Il ne manque pas d’évoquer une certaine “mafia”.
A lire ci-dessous :
“En assistant à un match des espoirs il y a peu à Narbonne, je surprend une conversation entre deux personnes âgées au stade. Quelques jours après, j’observe un commentaire sur Facebook de la victime sous un article de la presse départementale.
« Ah là, vous n’hésitez pas en parler ». Je me rapproche d’elle pour recueillir quelques premiers éléments. Je recoupe mes premières informations. La condamnation a été prononcée le 21 septembre 2021. Et je découvre alors qu’à Narbonne, ce n’est un secret pour personne.
La presse quotidienne départementale, qui couvre l’Aude et les PO, en avait connaissance. Manque d’effectif (?) ou pour diverses raisons politico-économiques et sportives, rien n’est publié.

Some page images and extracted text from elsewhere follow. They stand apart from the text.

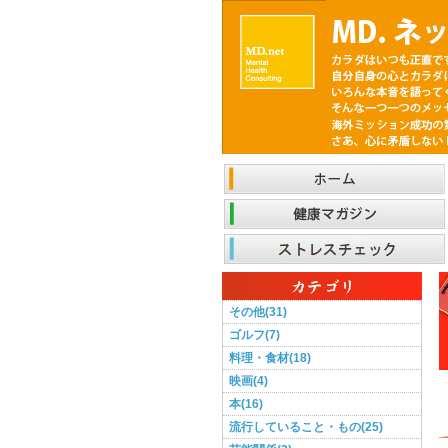
その他(31)
ゴルフ(7)
料理・食材(18)
映画(4)
本(16)
流行していること・もの(25)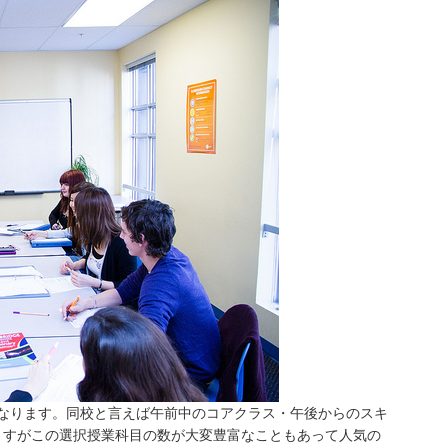
になります。同校と言えば午前中のコアクラス・午後からのスキ
ますがこの選択授業科目の数が大変豊富なこともあって人気の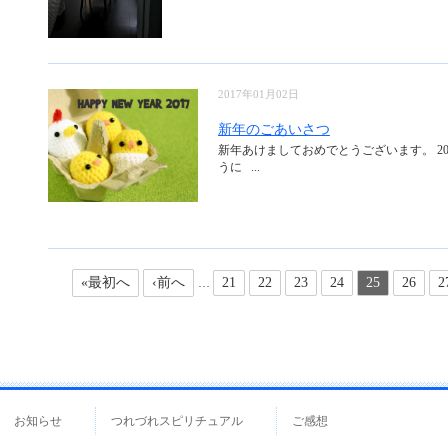
2017年01月02日
新年のごあいさつ
新年あけましておめでとうございます。 2
うに ...
«最初へ
‹前へ
21
22
23
24
25
26
2
…
お知らせ
つれづれスピリチュアル
ご感想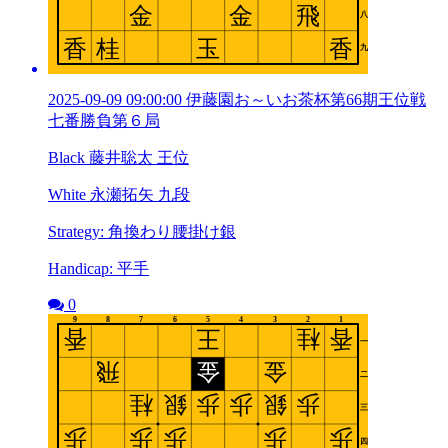
2025-09-09 09:00:00 伊藤園お～いお茶杯第66期王位戦
七番勝負第６局
Black 藤井聡太 王位
White 永瀬拓矢 九段
Strategy: 角換わり腰掛け銀
Handicap: 平手
0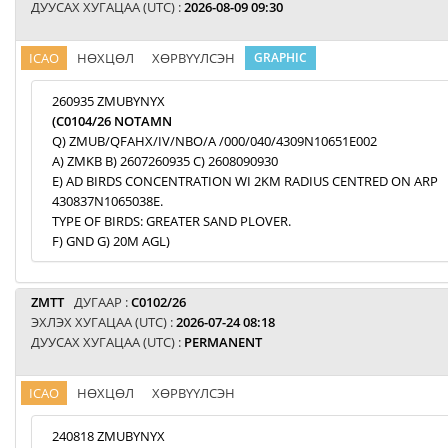
ДУУСАХ ХУГАЦАА (UTC) :
2026-08-09 09:30
ICAO
НӨХЦӨЛ
ХӨРВҮҮЛСЭН
GRAPHIC
260935 ZMUBYNYX
(C0104/26 NOTAMN
Q) ZMUB/QFAHX/IV/NBO/A /000/040/4309N10651E002
A) ZMKB B) 2607260935 C) 2608090930
E) AD BIRDS CONCENTRATION WI 2KM RADIUS CENTRED ON ARP
430837N1065038E.
TYPE OF BIRDS: GREATER SAND PLOVER.
F) GND G) 20M AGL)
ZMTT
ДУГААР :
C0102/26
ЭХЛЭХ ХУГАЦАА (UTC) :
2026-07-24 08:18
ДУУСАХ ХУГАЦАА (UTC) :
PERMANENT
ICAO
НӨХЦӨЛ
ХӨРВҮҮЛСЭН
240818 ZMUBYNYX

Au début, la relation de confiance est difficile à tisser avec la victime. Compréhensible. Je récupère tous les documents cités dans l’article et bien d’autres. Photos, vidéos… il fallait avoir le cœur bien accroché et ce fut bien difficile de ne pas s’impliquer émotionnellement.
Ces violences ne sont pas nouvelles selon la femme du joueur. Sur un dépôt de plainte, on peut lire qu’elles ont commencé depuis plus de dix ans. « Il m’a cassé le nez quand j’étais enceinte ».

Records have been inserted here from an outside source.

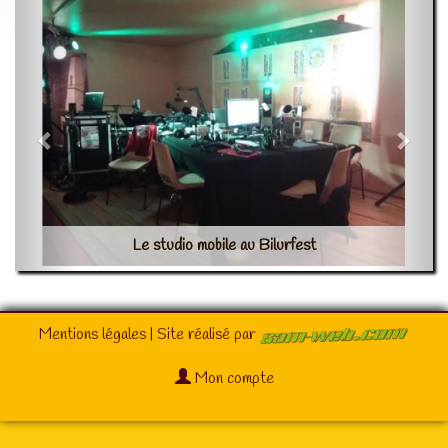
Le studio mobile au Bilurfest
Mentions légales
| Site réalisé par
Mon compte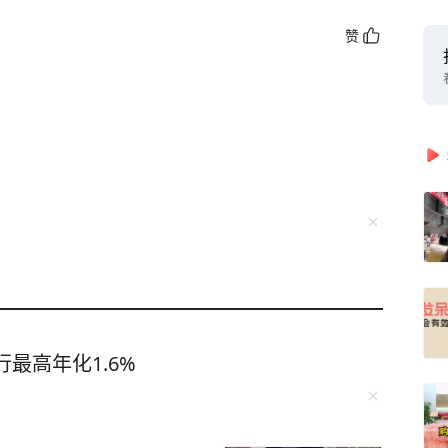
赞
最高年化1.6%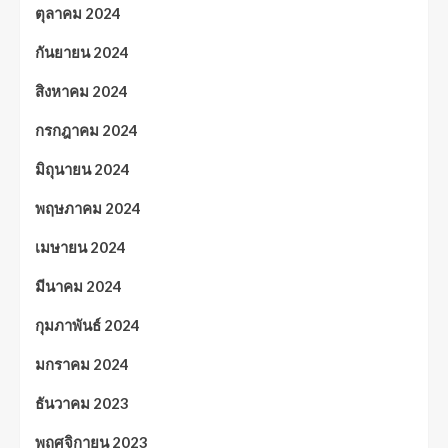
ตุลาคม 2024
กันยายน 2024
สิงหาคม 2024
กรกฎาคม 2024
มิถุนายน 2024
พฤษภาคม 2024
เมษายน 2024
มีนาคม 2024
กุมภาพันธ์ 2024
มกราคม 2024
ธันวาคม 2023
พฤศจิกายน 2023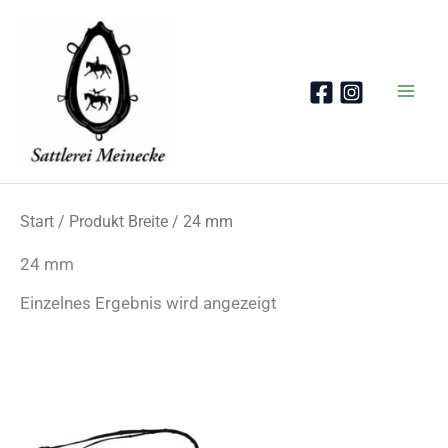
Zum
Inhalt
springen
Start
/ Produkt Breite / 24 mm
24 mm
Einzelnes Ergebnis wird angezeigt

C’est en 2019 qu’elle décide de pousser les portes du commissariat de Narbonne. Cinq plaintes et deux mains courantes sont déposées entre juin 2019 et juillet 2020.
Placé en GAV à chacune des plaintes, le joueur ressort libre. Une ordonnance de protection promulguée par le JAF en novembre 2019. Mais ça continue, encore et encore, avec une « procédure de divorce difficile qui dure depuis plus de 3 ans » me dit la victime.
Placé une dernière fois en GAV en juillet 2020, le joueur aurait du « être déféré dans le cadre d’une comparution immédiate ». Mais il n’en sera rien. Pourquoi ? « Il y a des réseaux très influents à Narbonne » m’explique V. Fekitoa.
Pour y avoir grandi, je sais que Narbonne dispose d’une élite qui sait se protéger. Mon papier est bouclé est alors presque bouclé. Je donne la parole au président pour qu’il réagisse à cette promotion de capitaine dont a bénéficié Saia Fekitoa.
On me demande si je suis « sûr de mon coup ? ». Sur une échelle d’un à dix, je dis plutôt 20. Je tente de joindre la défense du joueur, Maître Fornairon. Sans succès. Je réussi à avoir une de ses représentantes après cinq appels en deux jours.
« C’est moi qui ai plaidé le dossier. Pourquoi vous sortez cette affaire ? Ce n’est pas du rugby pourtant… ». L’avocate qui a plaidé transfère mes coordonnées. Personne ne me rappellera. Ni le joueur, ni son conseil.
En revanche, le joueur sait se servir d’un téléphone. Pas pour me répondre non. Mais pour appeler son ex-femme, deux fois. Étonnant n’est-ce pas ? Bref, mon papier est désormais bouclé et prêt à être publié.
On se blinde sur l’aspect juridique. Mais voilà : la famille rugby, c’est un peu la mafia. On se protège à la vie à la mort. J’apprends qu’un proche du joueur envoie quelques intox. Un ancien charismatique du club. « Ils ont fait appel. Et puis, c’est pas si simple leur couple ».
Pour avoir vérifié, évidemment il n’y a pas eu appel. Et puis bon limite si on n’explique pas que la femme s’est frappée toute seule contre le mur. « Il n’aurait pas pris que 10 mois ? » Non, 12.
Le club est mal embarqué. « Ça va nous mettre dans la merde Brice… ». Ah bah oui sans doute… j’imagine. Mais il y a une chose qui m’a particulièrement… marqué. Le joueur bénéficie d’une image de play-boy à Narbonne. C’est un cadre, le frère d’un All-Black. Au club depuis 9 saisons. La belle image aux Halles et autour du stade.
Sa femme en revanche ? « Une folle. Complètement cinglée ». Voilà un contraste saisissant entre un éphémère capitaine condamné et une victime. Évidemment, inutile de vous dire que les rôles s’inversent et que je deviens le fautif. Les futures vacances dans ma ville seront certainement discrètes désormais.
Je ne me suis pas levé un matin en me disant « oh tiens, si j’allais me payer un joueur aujourd’hui ? ». Ça a été très dur de bosser sur ce dossier. D’un côté la victime, avant tout. De l’autre : mon club de cœur depuis que j’ai 3 ans. Mais le choix fut vite fait : le journalisme.”